According to Jha, a regulatory mechanism is at play when it comes to why power plants specifically might exhibit risk aversion when purchasing inputs, arguing that regulators in practice are less likely to incorporate high input cost realizations into the output price they set for utilities. Utilities respond to this regulatory practice by taking costly actions to reduce the variance of their input costs.

Jha specifies an illustrative model in which an expected profit-maximizing firm receives a regulated revenue stream. This regulated revenue stream only reimburses the firm for total costs below a particular “prudence” threshold. Jha demonstrates that the price-regulated firm in this framework does not minimize expected total costs, instead expressing preferences for both a lower expected total cost and a lower variance in total.

The researcher estimates the degree of risk aversion exhibited by US power plants using transaction-level data on the coal purchases made by virtually every power plant in the United States from 1983–97. The spot price uncertainty faced by each plant in each month is estimated using a panel-data version of a third-order autoregressive model for the growth rate of spot prices; both the mean and the variance of this growth rate are allowed to vary by the region where the plant is located and month of the year.

He finds that power plants facing more spot coal price uncertainty sign longer duration coal contracts, purchase contract coal from a larger number of origin counties, and pay higher contract coal prices on average. To put his estimates in perspective, Jha notes, that “if every power plant purchased all of their coal from the spot market, the annual aggregate cost savings would be $2.9 billion on average.”

The results indicate that a 10% increase in spot price uncertainty is associated with a 0.9% increase in contract coal prices and that both risk aversion and relationship-specific investments are important determinants of the coal contracting behavior of US power plants.

“This suggests that any empirical analysis of contracting should account for the roles played by both transaction costs and risk aversion,” Jha said.

His estimated effect of spot price uncertainty on contract prices implies that plants are willing to trade off a $1.62 increase in their expected total costs for a $1 decrease in their standard deviation of total costs. “This is far larger than the risk premiums traditionally paid in commodities markets, suggesting that price-regulated electric utilities have an especially low tolerance for risk,” the expert pointed out.

Jha uses his estimate of risk aversion to conduct a simple simulation analysis of the cost-effectiveness of a carbon tax relative to cap and trade. The inputs to this simulation analysis are plant-level risk aversion, the mean of the permit price, volatility in the permit price, and the correlation between the permit price and the spot coal price.

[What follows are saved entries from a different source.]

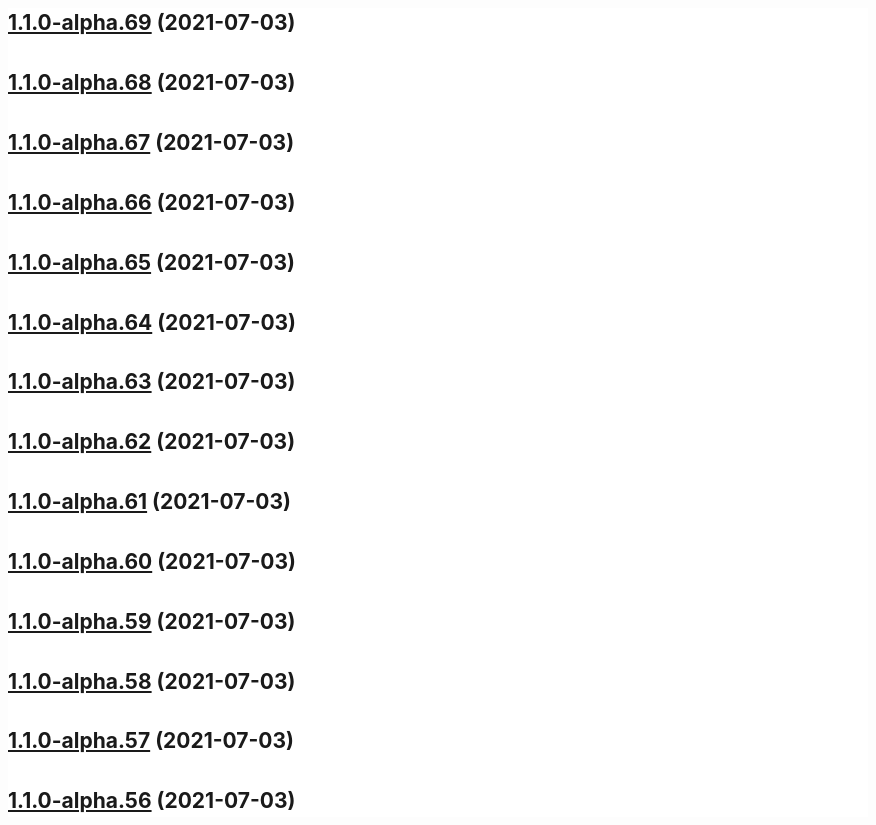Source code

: ## [1.1.0-alpha.69](https://github.com/mojaloop/ml-operator/compare/v1.1.0-alpha.68...v1.1.0-alpha.69) (2021-07-03)

## [1.1.0-alpha.68](https://github.com/mojaloop/ml-operator/compare/v1.1.0-alpha.67...v1.1.0-alpha.68) (2021-07-03)

## [1.1.0-alpha.67](https://github.com/mojaloop/ml-operator/compare/v1.1.0-alpha.66...v1.1.0-alpha.67) (2021-07-03)

## [1.1.0-alpha.66](https://github.com/mojaloop/ml-operator/compare/v1.1.0-alpha.65...v1.1.0-alpha.66) (2021-07-03)

## [1.1.0-alpha.65](https://github.com/mojaloop/ml-operator/compare/v1.1.0-alpha.64...v1.1.0-alpha.65) (2021-07-03)

## [1.1.0-alpha.64](https://github.com/mojaloop/ml-operator/compare/v1.1.0-alpha.63...v1.1.0-alpha.64) (2021-07-03)

## [1.1.0-alpha.63](https://github.com/mojaloop/ml-operator/compare/v1.1.0-alpha.62...v1.1.0-alpha.63) (2021-07-03)

## [1.1.0-alpha.62](https://github.com/mojaloop/ml-operator/compare/v1.1.0-alpha.61...v1.1.0-alpha.62) (2021-07-03)

## [1.1.0-alpha.61](https://github.com/mojaloop/ml-operator/compare/v1.1.0-alpha.60...v1.1.0-alpha.61) (2021-07-03)

## [1.1.0-alpha.60](https://github.com/mojaloop/ml-operator/compare/v1.1.0-alpha.59...v1.1.0-alpha.60) (2021-07-03)

## [1.1.0-alpha.59](https://github.com/mojaloop/ml-operator/compare/v1.1.0-alpha.58...v1.1.0-alpha.59) (2021-07-03)

## [1.1.0-alpha.58](https://github.com/mojaloop/ml-operator/compare/v1.1.0-alpha.57...v1.1.0-alpha.58) (2021-07-03)

## [1.1.0-alpha.57](https://github.com/mojaloop/ml-operator/compare/v1.1.0-alpha.56...v1.1.0-alpha.57) (2021-07-03)

## [1.1.0-alpha.56](https://github.com/mojaloop/ml-operator/compare/v1.1.0-alpha.55...v1.1.0-alpha.56) (2021-07-03)
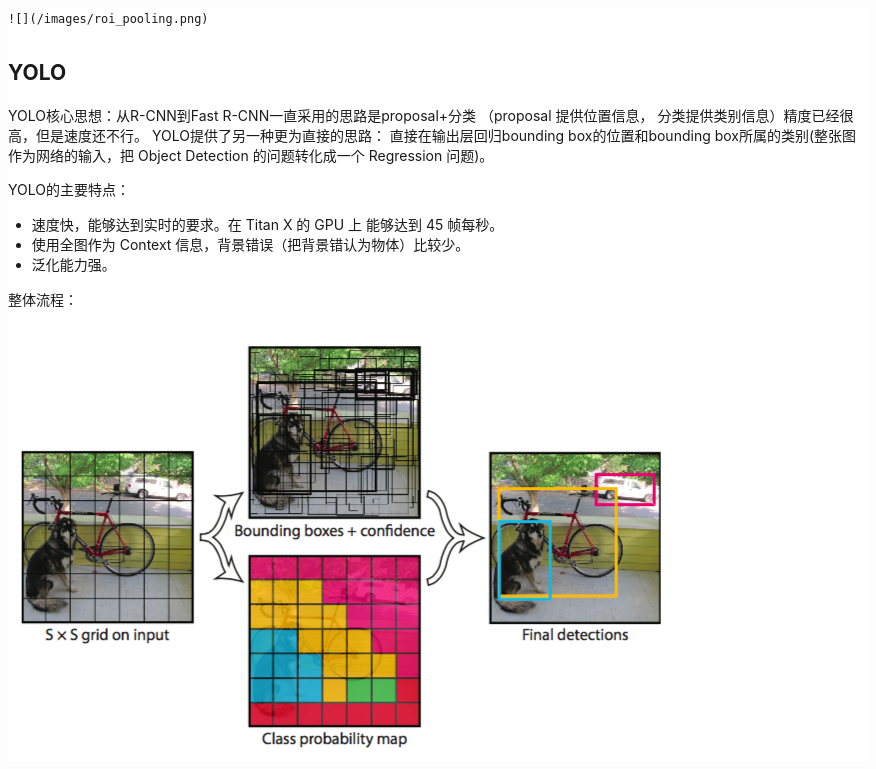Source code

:	![](/images/roi_pooling.png)

## YOLO
YOLO核心思想：从R-CNN到Fast R-CNN一直采用的思路是proposal+分类 （proposal 提供位置信息， 分类提供类别信息）精度已经很高，但是速度还不行。 YOLO提供了另一种更为直接的思路： 直接在输出层回归bounding box的位置和bounding box所属的类别(整张图作为网络的输入，把 Object Detection 的问题转化成一个 Regression 问题)。

YOLO的主要特点：

* 速度快，能够达到实时的要求。在 Titan X 的 GPU 上 能够达到 45 帧每秒。
* 使用全图作为 Context 信息，背景错误（把背景错认为物体）比较少。
* 泛化能力强。

整体流程：

![](/images/yolo_structure.png)
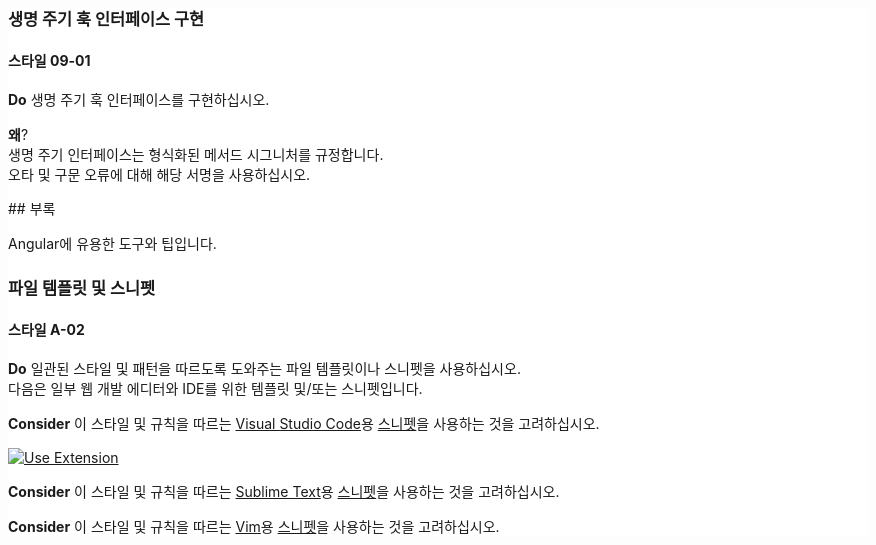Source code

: ### 생명 주기 훅 인터페이스 구현

#### 스타일 09-01

**Do** 생명 주기 훅 인터페이스를 구현하십시오.

**왜**? <br />
생명 주기 인터페이스는 형식화된 메서드 시그니처를 규정합니다.  
오타 및 구문 오류에 대해 해당 서명을 사용하십시오.

<docs-code header="app/heroes/shared/hero-button/hero-button.component.ts" path="adev/src/content/examples/styleguide/src/09-01/app/heroes/shared/hero-button/hero-button.component.avoid.ts" visibleRegion="example"/>

<docs-code header="app/heroes/shared/hero-button/hero-button.component.ts" path="adev/src/content/examples/styleguide/src/09-01/app/heroes/shared/hero-button/hero-button.component.ts" visibleRegion="example"/>
## 부록

Angular에 유용한 도구와 팁입니다.

### 파일 템플릿 및 스니펫

#### 스타일 A-02

**Do** 일관된 스타일 및 패턴을 따르도록 도와주는 파일 템플릿이나 스니펫을 사용하십시오.  
다음은 일부 웹 개발 에디터와 IDE를 위한 템플릿 및/또는 스니펫입니다.

**Consider** 이 스타일 및 규칙을 따르는 [Visual Studio Code](https://code.visualstudio.com)용 [스니펫](https://marketplace.visualstudio.com/items?itemName=johnpapa.Angular2)을 사용하는 것을 고려하십시오.

<a href="https://marketplace.visualstudio.com/items?itemName=johnpapa.Angular2">

<img alt="Use Extension" src="assets/images/guide/styleguide/use-extension.gif">

</a>

**Consider** 이 스타일 및 규칙을 따르는 [Sublime Text](https://www.sublimetext.com)용 [스니펫](https://github.com/orizens/sublime-angular2-snippets)을 사용하는 것을 고려하십시오.

**Consider** 이 스타일 및 규칙을 따르는 [Vim](https://www.vim.org)용 [스니펫](https://github.com/mhartington/vim-angular2-snippets)을 사용하는 것을 고려하십시오.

The carbon tax is set equal to the mean permit price, noting that the conditional variance of the carbon tax is equal to zero. At the central parameter values, the ratio of the aggregate costs incurred by plants under cap and trade relative to the carbon tax is 1.27. When the risk aversion parameter is set to 50% of his estimate, the relative cost-effectiveness ratio is 1.13. This relative cost-effectiveness ratio is thus highly sensitive to the assumed level of risk aversion.

“The results of my simulation analysis highlight that risk aversion should play an important role in the decision regarding which of these two policy instruments are implemented,” the researcher concluded.